**Extrait choisi**
★ ★ ★ ★ ★ ★ ★

Succès Masra, leader politique tchadien : « Plus jamais, les impossibilités ne feront partie de notre vocabulaire »
C’est fort de la conviction que l’Afrique dispose de tout pour faire le bonheur de ses filles et fils, que Succès Masra a démissionné de son poste à la Banque africaine de développement pour davantage se consacrer au combat pour la transformation de son pays, le Tchad. « Les Transformateurs », c’est d’ailleurs le nom du mouvement politique sur lequel s’appuient Dr Masra et ses camarades pour engager le peuple tchadien dans un nouvel élan et avec dans le viseur, la quête du pouvoir d’Etat. De passage à Ouagadougou, où il dit être venu à la source d’inspiration de Thomas Sankara, Dr Succès Masra réagit à nos questions.
Lefaso.net : Quelle est l’histoire qui vous lie à la politique et d’où vient cette hargne dans votre engagement ?

★ ★ ★ ★ ★ ★ ★

**Consignes**
• a. D'après l'article sur Succès Masra, pourquoi a-t-il quitté son poste à la Banque africaine de développement ? Répondez en une à trois phrases.
• b. Prolongez l'article sur Succès Masra juste après la dernière question posée par Lefaso.net.

**Données fournies**

★ ★ ★ ★ ★ ★ ★

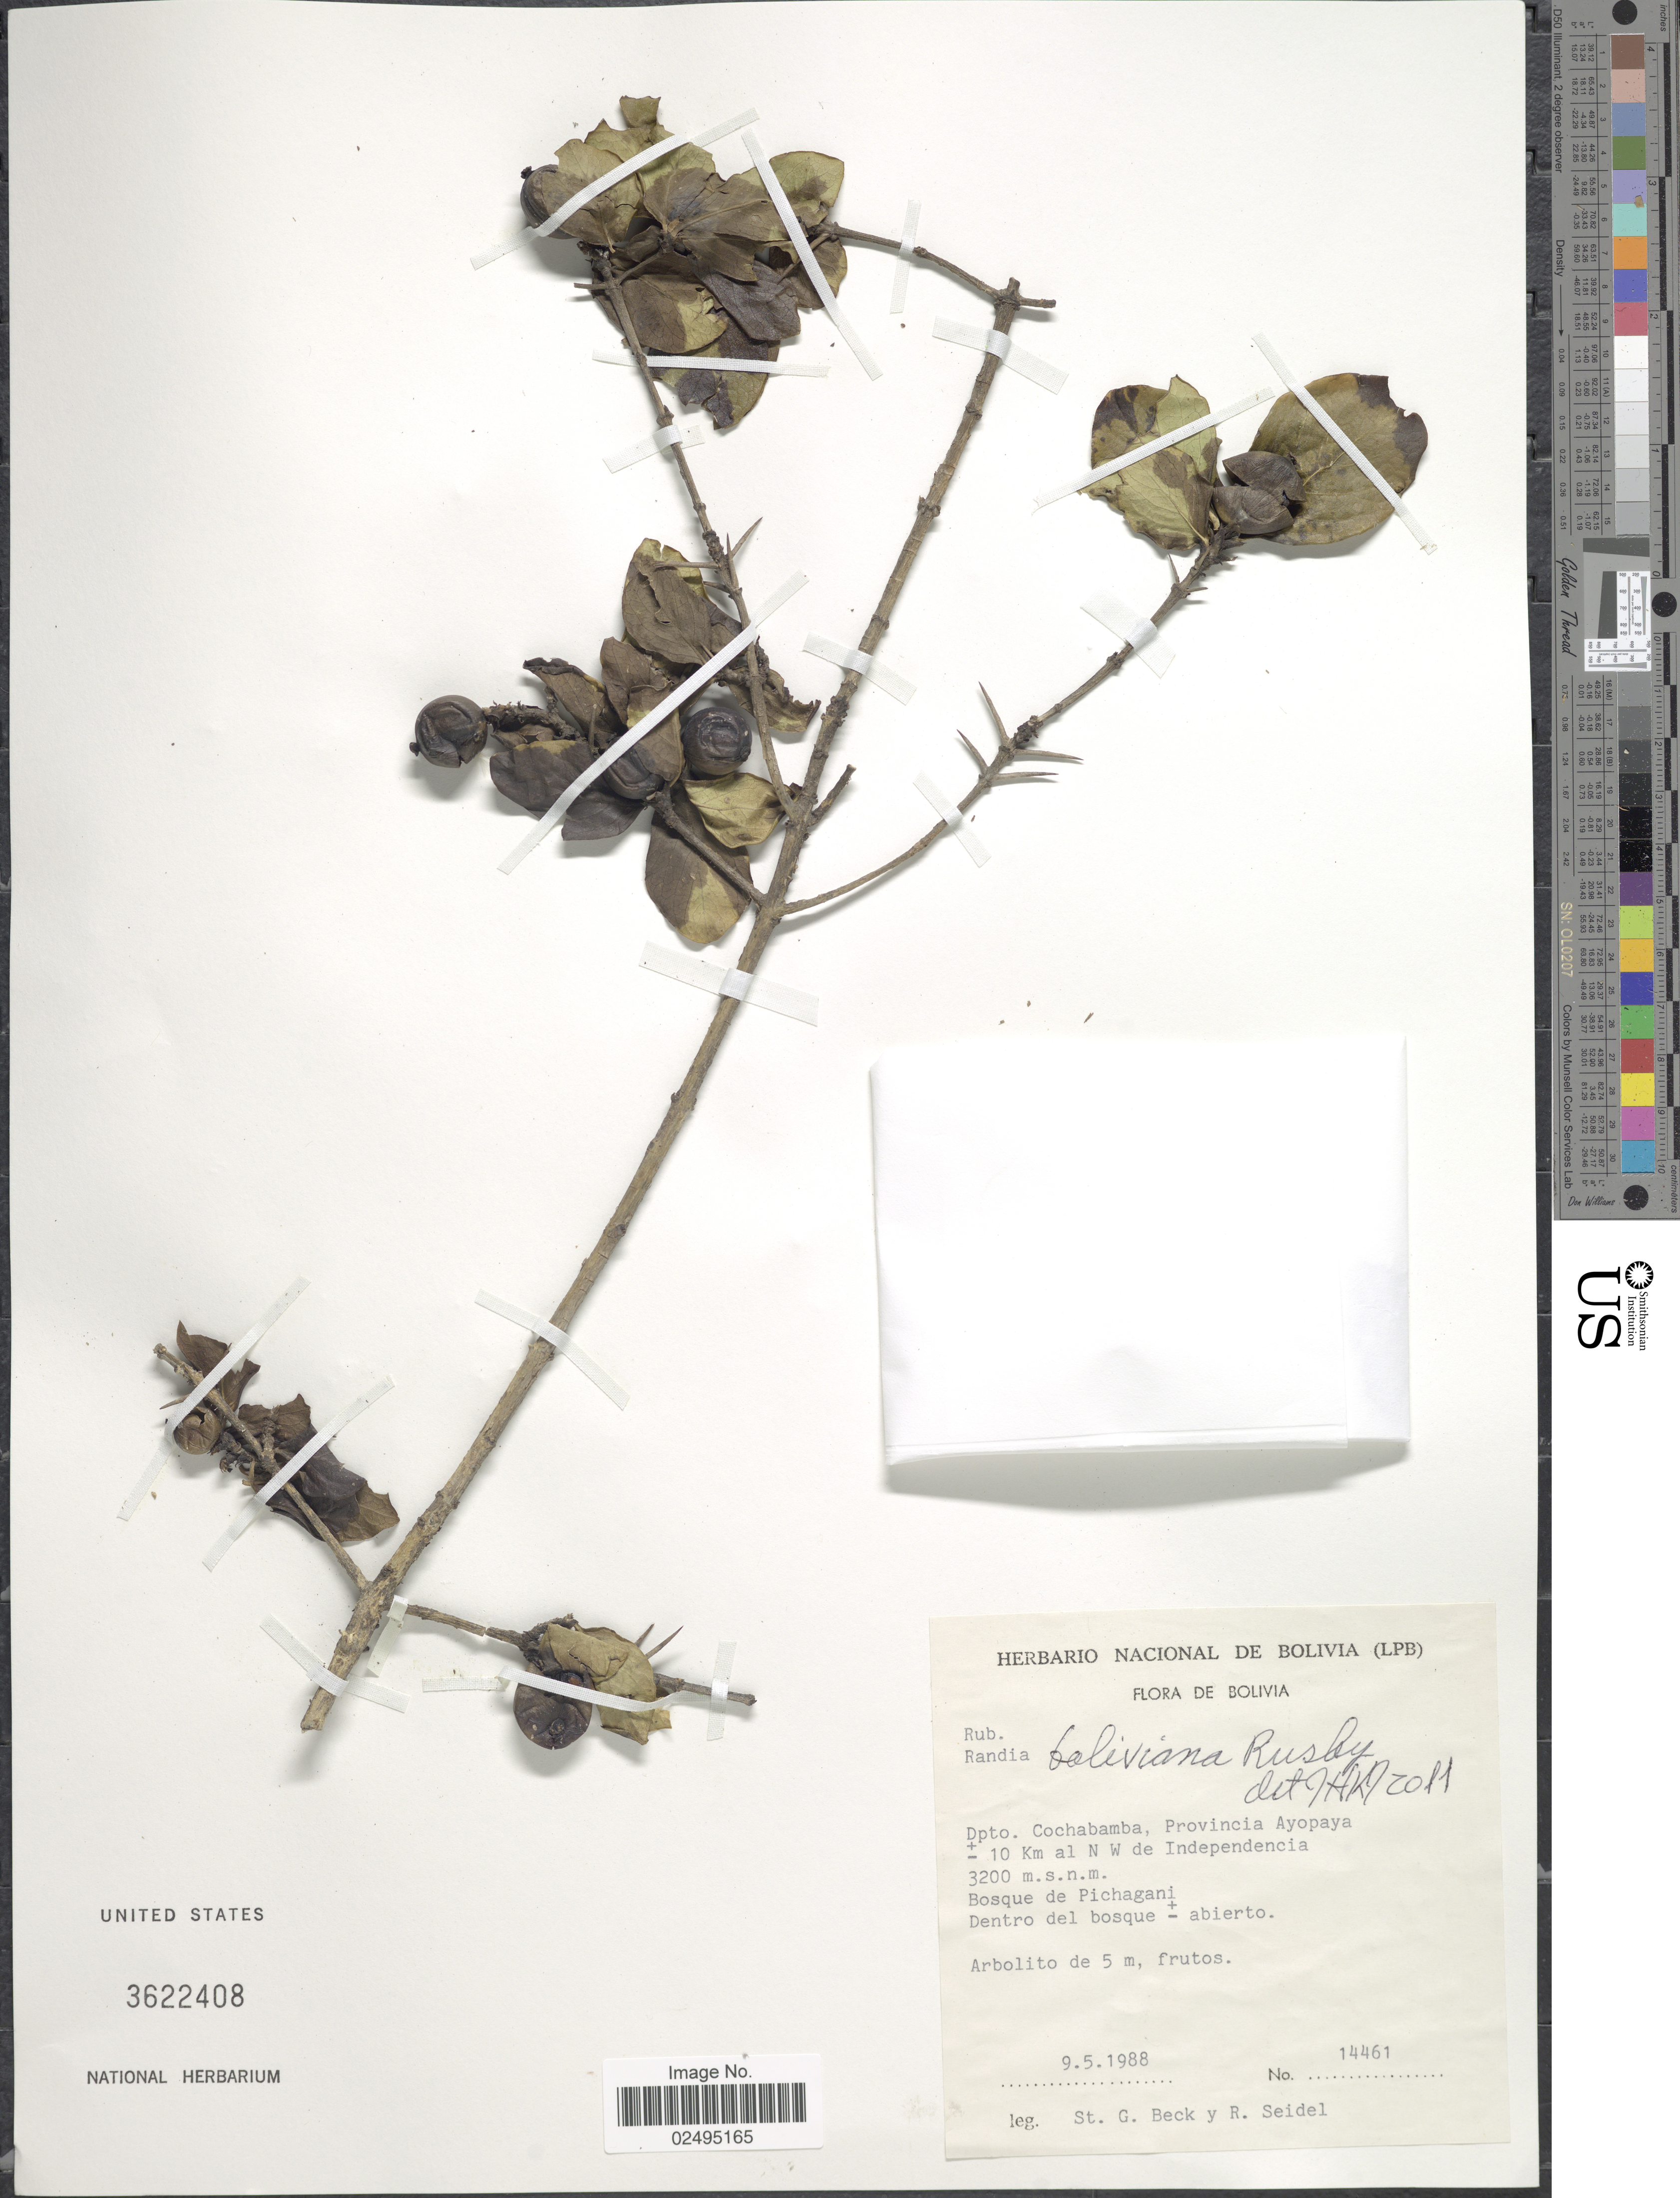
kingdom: Plantae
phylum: Tracheophyta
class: Magnoliopsida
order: Gentianales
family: Rubiaceae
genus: Randia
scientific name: Randia boliviana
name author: Rusby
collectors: S. G. Beck & R. Seidel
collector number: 14461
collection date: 1988-05-09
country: Bolivia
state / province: Cochabamba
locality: Provincia Ayopaya ± 10 km al NW de Independencia, Bosque de Pichagani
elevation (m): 3200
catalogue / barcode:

★ ★ ★ ★ ★ ★ ★

**Réponses par consigne**
• a. Il a démissionné pour se consacrer davantage au combat pour la transformation du Tchad. Il agissait avec la conviction que l'Afrique dispose de tout pour faire le bonheur de ses filles et fils.

• b.
Succès Masra : Je viens d’un milieu très modeste. Je viens d’un village, qui m’a vu grandir et où je suis resté, jusqu’à l’âge de dix ans, derrière les bœufs. J’y ai commencé l’école, en allant récolter les restes du mil, que je vendais pour mes besoins. Par le goût du travail et par la valeur de l’éducation des écoles jésuites notamment, par lesquelles je suis passé, j’ai pu gravir des échelons. Ainsi, de bourse d’excellence en bourse d’excellence, j’ai pu arriver à l’international, terminer mon doctorat et travailler comme économiste. J’ai choisi de rentrer sur le continent africain pour aider au développement, en entrant à la Banque africaine de développement. J’ai aussi vu la situation de mon pays, qui est resté dernier, sans faire du progrès, selon les indices de développement humain (capital humain, compétitivité…).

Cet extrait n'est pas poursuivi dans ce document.